DESCRIPTION OF THE TASK: The data below should be printed in full, exactly, and without any of its images.
___ DATASET RECORDS
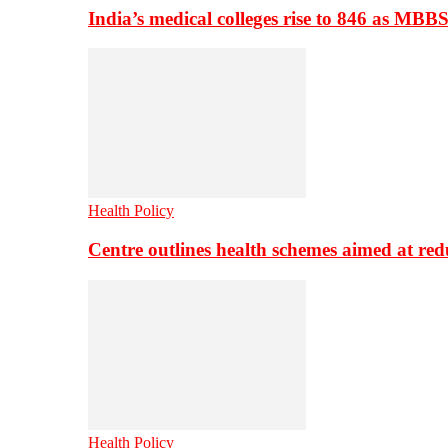
India’s medical colleges rise to 846 as MBB
Health Policy
Centre outlines health schemes aimed at re
Health Policy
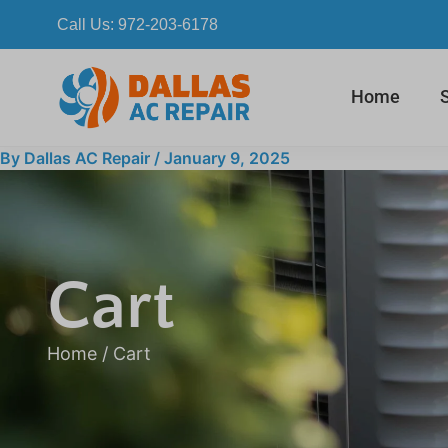
Skip
Call Us:
972-203-6178
to
content
Home
By
Dallas AC Repair
/
January 9, 2025
Cart
Home
/ Cart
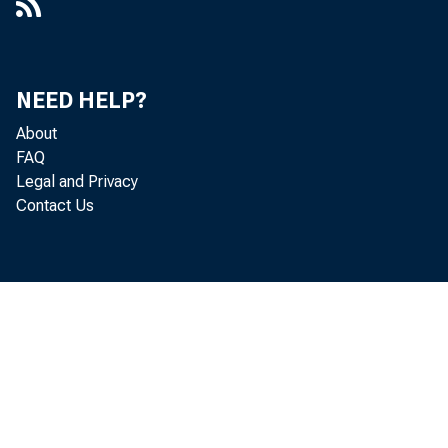
NEED HELP?
About
FAQ
Legal and Privacy
Contact Us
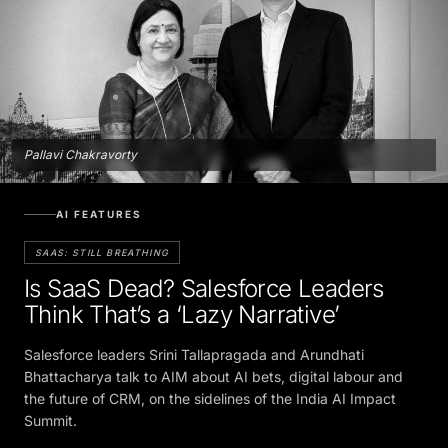
Pallavi Chakravorty
AI FEATURES
SAAS: STILL BREATHING
Is SaaS Dead? Salesforce Leaders
Think That’s a ‘Lazy Narrative’
Salesforce leaders Srini Tallapragada and Arundhati
Bhattacharya talk to AIM about AI bets, digital labour and
the future of CRM, on the sidelines of the India AI Impact
Summit.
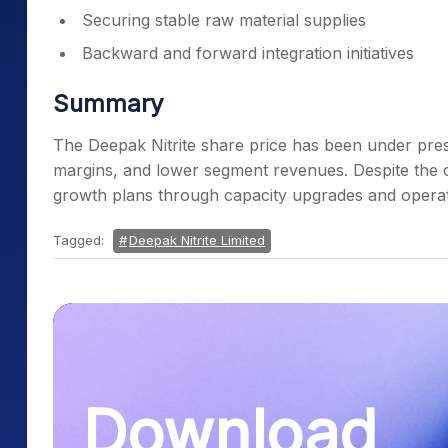
Securing stable raw material supplies
Backward and forward integration initiatives
Summary
The Deepak Nitrite share price has been under press
margins, and lower segment revenues. Despite the
growth plans through capacity upgrades and opera
Tagged:
Deepak Nitrite Limited
Download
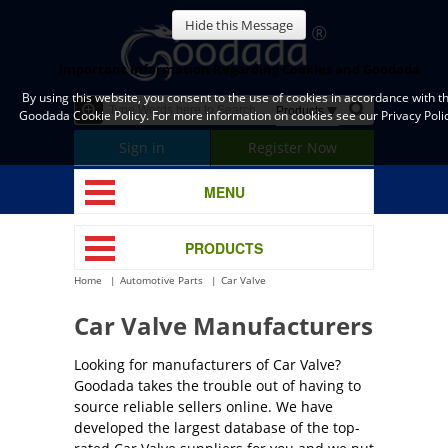
Hide this Message
Important Information Regarding Cookies and Goodada
By using this website, you consent to the use of cookies in accordance with t
Goodada Cookie Policy. For more information on cookies see our Privacy Polic
Sign in
Register Now
MENU
PRODUCTS
Home
Automotive Parts
Car Valve
Car Valve Manufacturers
Looking for manufacturers of Car Valve?
Goodada takes the trouble out of having to
source reliable sellers online. We have
developed the largest database of the top-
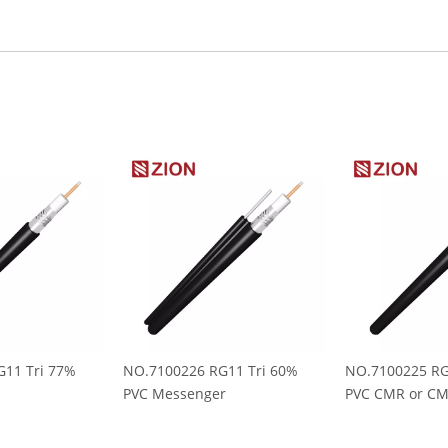
11 Tri 77%
NO.7100226 RG11 Tri 60%
NO.7100225 RG
PVC Messenger
PVC CMR or C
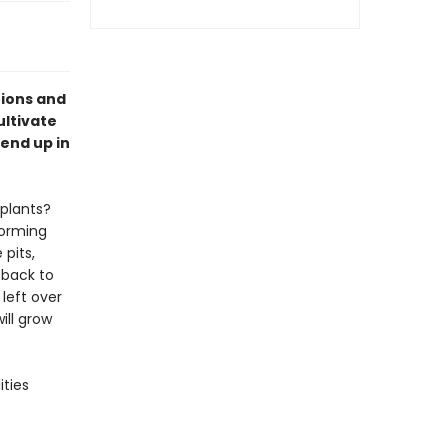
tions and
ultivate
end up in
plants?
forming
 pits,
 back to
left over
ill grow
ities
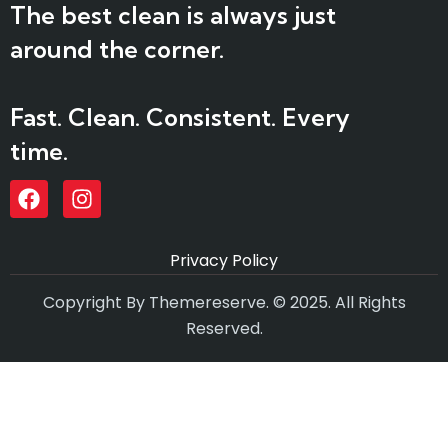
The best clean is always just
around the corner.
Fast. Clean. Consistent. Every
time.
Privacy Policy
Copyright By Themereserve. © 2025. All Rights
Reserved.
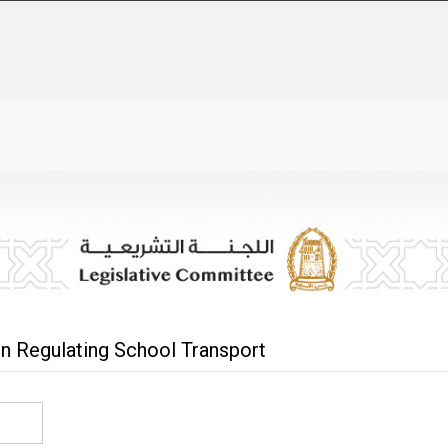
On Regulating School Transport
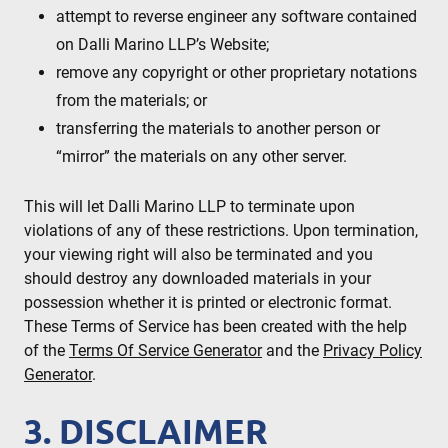
attempt to reverse engineer any software contained
on Dalli Marino LLP’s Website;
remove any copyright or other proprietary notations
from the materials; or
transferring the materials to another person or
“mirror” the materials on any other server.
This will let Dalli Marino LLP to terminate upon
violations of any of these restrictions. Upon termination,
your viewing right will also be terminated and you
should destroy any downloaded materials in your
possession whether it is printed or electronic format.
These Terms of Service has been created with the help
of the
Terms Of Service Generator
and the
Privacy Policy
Generator
.
3. DISCLAIMER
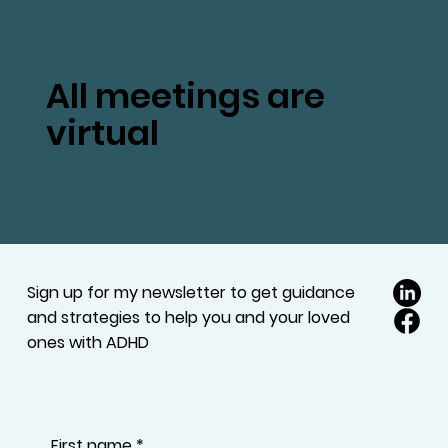
All meetings are
virtual
Sign up for my newsletter to get guidance
and strategies to help you and your loved
ones with ADHD
First name
*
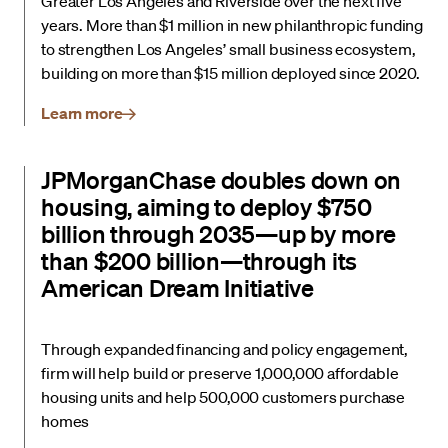
Greater Los Angeles and Riverside over the next five
years. More than $1 million in new philanthropic funding
to strengthen Los Angeles’ small business ecosystem,
building on more than $15 million deployed since 2020.
Learn more
JPMorganChase doubles down on
housing, aiming to deploy $750
billion through 2035—up by more
than $200 billion—through its
American Dream Initiative
Through expanded financing and policy engagement,
firm will help build or preserve 1,000,000 affordable
housing units and help 500,000 customers purchase
homes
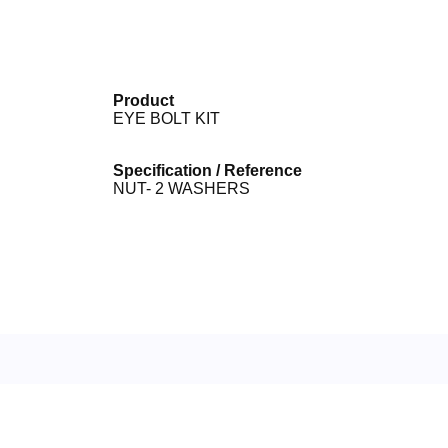
Product
EYE BOLT KIT
Specification / Reference
NUT- 2 WASHERS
______
ANSWER TO THIS EXERCISE:
India’s medical colleges rise to 846 as MBB
Health Policy
Centre outlines health schemes aimed at re
Health Policy
Skip
Call Us:
972-203-6178
to
content
Home
By
Dallas AC Repair
/
January 9, 2025
Cart
Home
/ Cart
NEED HELP?
About
FAQ
Legal and Privacy
Contact Us
Pallavi Chakravorty
AI FEATURES
SAAS: STILL BREATHING
Is SaaS Dead? Salesforce Leaders
Think That’s a ‘Lazy Narrative’
Salesforce leaders Srini Tallapragada and Arundhati
Bhattacharya talk to AIM about AI bets, digital labour and
the future of CRM, on the sidelines of the India AI Impact
Summit.
Securing stable raw material supplies
Backward and forward integration initiatives
Summary
The Deepak Nitrite share price has been under press
margins, and lower segment revenues. Despite the
growth plans through capacity upgrades and opera
Tagged:
Deepak Nitrite Limited
Download
Hide this Message
Important Information Regarding Cookies and Goodada
By using this website, you consent to the use of cookies in accordance with t
Goodada Cookie Policy. For more information on cookies see our Privacy Polic
Sign in
Register Now
MENU
PRODUCTS
Home
Automotive Parts
Car Valve
Car Valve Manufacturers
Looking for manufacturers of Car Valve?
Goodada takes the trouble out of having to
source reliable sellers online. We have
developed the largest database of the top-
11 Tri 77%
NO.7100226 RG11 Tri 60%
NO.7100225 RG
PVC Messenger
PVC CMR or C
tions and
ultivate
end up in
plants?
forming
 pits,
 back to
left over
ill grow
ities
The best clean is always just
around the corner.
Fast. Clean. Consistent. Every
time.
Privacy Policy
Copyright By Themereserve. © 2025. All Rights
Reserved.
On Regulating School Transport
attempt to reverse engineer any software contained
on Dalli Marino LLP’s Website;
remove any copyright or other proprietary notations
from the materials; or
transferring the materials to another person or
“mirror” the materials on any other server.
This will let Dalli Marino LLP to terminate upon
violations of any of these restrictions. Upon termination,
your viewing right will also be terminated and you
should destroy any downloaded materials in your
possession whether it is printed or electronic format.
These Terms of Service has been created with the help
of the
Terms Of Service Generator
and the
Privacy Policy
Generator
.
3. DISCLAIMER
All meetings are
virtual
Sign up for my newsletter to get guidance
and strategies to help you and your loved
ones with ADHD
First name
*
Greater Los Angeles and Riverside over the next five
years. More than $1 million in new philanthropic funding
to strengthen Los Angeles’ small business ecosystem,
building on more than $15 million deployed since 2020.
Learn more
JPMorganChase doubles down on
housing, aiming to deploy $750
billion through 2035—up by more
than $200 billion—through its
American Dream Initiative
Through expanded financing and policy engagement,
firm will help build or preserve 1,000,000 affordable
housing units and help 500,000 customers purchase
homes
Product
EYE BOLT KIT
Specification / Reference
NUT- 2 WASHERS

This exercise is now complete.